Work instruction: All entries must be transcribed without a single difference.

Given data:
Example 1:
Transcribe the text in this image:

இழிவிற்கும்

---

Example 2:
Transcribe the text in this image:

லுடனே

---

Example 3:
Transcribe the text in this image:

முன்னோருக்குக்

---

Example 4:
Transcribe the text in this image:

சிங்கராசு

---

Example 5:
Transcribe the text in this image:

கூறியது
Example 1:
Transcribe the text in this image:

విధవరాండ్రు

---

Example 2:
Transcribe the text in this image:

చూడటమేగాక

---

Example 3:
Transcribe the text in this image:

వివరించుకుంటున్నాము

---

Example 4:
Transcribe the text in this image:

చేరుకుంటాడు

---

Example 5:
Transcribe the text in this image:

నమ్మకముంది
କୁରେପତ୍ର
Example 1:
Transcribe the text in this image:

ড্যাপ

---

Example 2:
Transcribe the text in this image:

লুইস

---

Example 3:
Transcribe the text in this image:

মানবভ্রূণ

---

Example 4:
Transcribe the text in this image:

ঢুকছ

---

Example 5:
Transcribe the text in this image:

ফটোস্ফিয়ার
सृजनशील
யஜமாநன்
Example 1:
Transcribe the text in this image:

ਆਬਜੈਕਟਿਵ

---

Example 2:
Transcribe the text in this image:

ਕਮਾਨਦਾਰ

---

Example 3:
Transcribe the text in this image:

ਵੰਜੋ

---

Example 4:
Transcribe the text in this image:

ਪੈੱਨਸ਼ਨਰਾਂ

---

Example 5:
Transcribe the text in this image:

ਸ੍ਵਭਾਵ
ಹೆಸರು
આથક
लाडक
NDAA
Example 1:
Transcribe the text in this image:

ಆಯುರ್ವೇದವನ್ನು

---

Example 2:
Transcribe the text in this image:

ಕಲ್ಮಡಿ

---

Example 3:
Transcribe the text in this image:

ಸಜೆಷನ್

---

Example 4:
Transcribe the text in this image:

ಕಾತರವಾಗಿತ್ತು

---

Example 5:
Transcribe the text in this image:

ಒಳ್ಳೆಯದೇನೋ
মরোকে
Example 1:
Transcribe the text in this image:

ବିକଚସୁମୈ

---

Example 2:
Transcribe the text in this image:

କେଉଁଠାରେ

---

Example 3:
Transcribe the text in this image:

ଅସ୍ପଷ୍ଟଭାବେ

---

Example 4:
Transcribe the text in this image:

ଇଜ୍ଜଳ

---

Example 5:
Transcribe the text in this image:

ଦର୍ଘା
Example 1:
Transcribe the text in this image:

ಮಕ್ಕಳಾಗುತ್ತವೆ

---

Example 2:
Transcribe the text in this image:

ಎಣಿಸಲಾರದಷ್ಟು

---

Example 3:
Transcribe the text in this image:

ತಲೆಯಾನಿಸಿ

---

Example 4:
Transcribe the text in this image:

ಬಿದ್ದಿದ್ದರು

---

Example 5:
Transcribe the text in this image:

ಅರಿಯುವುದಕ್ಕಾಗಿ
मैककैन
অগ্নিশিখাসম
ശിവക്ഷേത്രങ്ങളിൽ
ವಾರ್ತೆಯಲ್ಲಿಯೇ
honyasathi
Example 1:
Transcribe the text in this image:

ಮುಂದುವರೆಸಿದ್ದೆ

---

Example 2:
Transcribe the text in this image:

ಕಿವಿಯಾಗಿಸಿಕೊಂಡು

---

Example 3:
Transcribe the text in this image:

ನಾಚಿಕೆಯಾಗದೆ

Result:
Example 1:
Transcribe the text in this image:

இழிவிற்கும்

---

Example 2:
Transcribe the text in this image:

லுடனே

---

Example 3:
Transcribe the text in this image:

முன்னோருக்குக்

---

Example 4:
Transcribe the text in this image:

சிங்கராசு

---

Example 5:
Transcribe the text in this image:

கூறியது
Example 1:
Transcribe the text in this image:

విధవరాండ్రు

---

Example 2:
Transcribe the text in this image:

చూడటమేగాక

---

Example 3:
Transcribe the text in this image:

వివరించుకుంటున్నాము

---

Example 4:
Transcribe the text in this image:

చేరుకుంటాడు

---

Example 5:
Transcribe the text in this image:

నమ్మకముంది
କୁରେପତ୍ର
Example 1:
Transcribe the text in this image:

ড্যাপ

---

Example 2:
Transcribe the text in this image:

লুইস

---

Example 3:
Transcribe the text in this image:

মানবভ্রূণ

---

Example 4:
Transcribe the text in this image:

ঢুকছ

---

Example 5:
Transcribe the text in this image:

ফটোস্ফিয়ার
सृजनशील
யஜமாநன்
Example 1:
Transcribe the text in this image:

ਆਬਜੈਕਟਿਵ

---

Example 2:
Transcribe the text in this image:

ਕਮਾਨਦਾਰ

---

Example 3:
Transcribe the text in this image:

ਵੰਜੋ

---

Example 4:
Transcribe the text in this image:

ਪੈੱਨਸ਼ਨਰਾਂ

---

Example 5:
Transcribe the text in this image:

ਸ੍ਵਭਾਵ
ಹೆಸರು
આથક
लाडक
NDAA
Example 1:
Transcribe the text in this image:

ಆಯುರ್ವೇದವನ್ನು

---

Example 2:
Transcribe the text in this image:

ಕಲ್ಮಡಿ

---

Example 3:
Transcribe the text in this image:

ಸಜೆಷನ್

---

Example 4:
Transcribe the text in this image:

ಕಾತರವಾಗಿತ್ತು

---

Example 5:
Transcribe the text in this image:

ಒಳ್ಳೆಯದೇನೋ
মরোকে
Example 1:
Transcribe the text in this image:

ବିକଚସୁମୈ

---

Example 2:
Transcribe the text in this image:

କେଉଁଠାରେ

---

Example 3:
Transcribe the text in this image:

ଅସ୍ପଷ୍ଟଭାବେ

---

Example 4:
Transcribe the text in this image:

ଇଜ୍ଜଳ

---

Example 5:
Transcribe the text in this image:

ଦର୍ଘା
Example 1:
Transcribe the text in this image:

ಮಕ್ಕಳಾಗುತ್ತವೆ

---

Example 2:
Transcribe the text in this image:

ಎಣಿಸಲಾರದಷ್ಟು

---

Example 3:
Transcribe the text in this image:

ತಲೆಯಾನಿಸಿ

---

Example 4:
Transcribe the text in this image:

ಬಿದ್ದಿದ್ದರು

---

Example 5:
Transcribe the text in this image:

ಅರಿಯುವುದಕ್ಕಾಗಿ
मैककैन
অগ্নিশিখাসম
ശിവക്ഷേത്രങ്ങളിൽ
ವಾರ್ತೆಯಲ್ಲಿಯೇ
honyasathi
Example 1:
Transcribe the text in this image:

ಮುಂದುವರೆಸಿದ್ದೆ

---

Example 2:
Transcribe the text in this image:

ಕಿವಿಯಾಗಿಸಿಕೊಂಡು

---

Example 3:
Transcribe the text in this image:

ನಾಚಿಕೆಯಾಗದೆ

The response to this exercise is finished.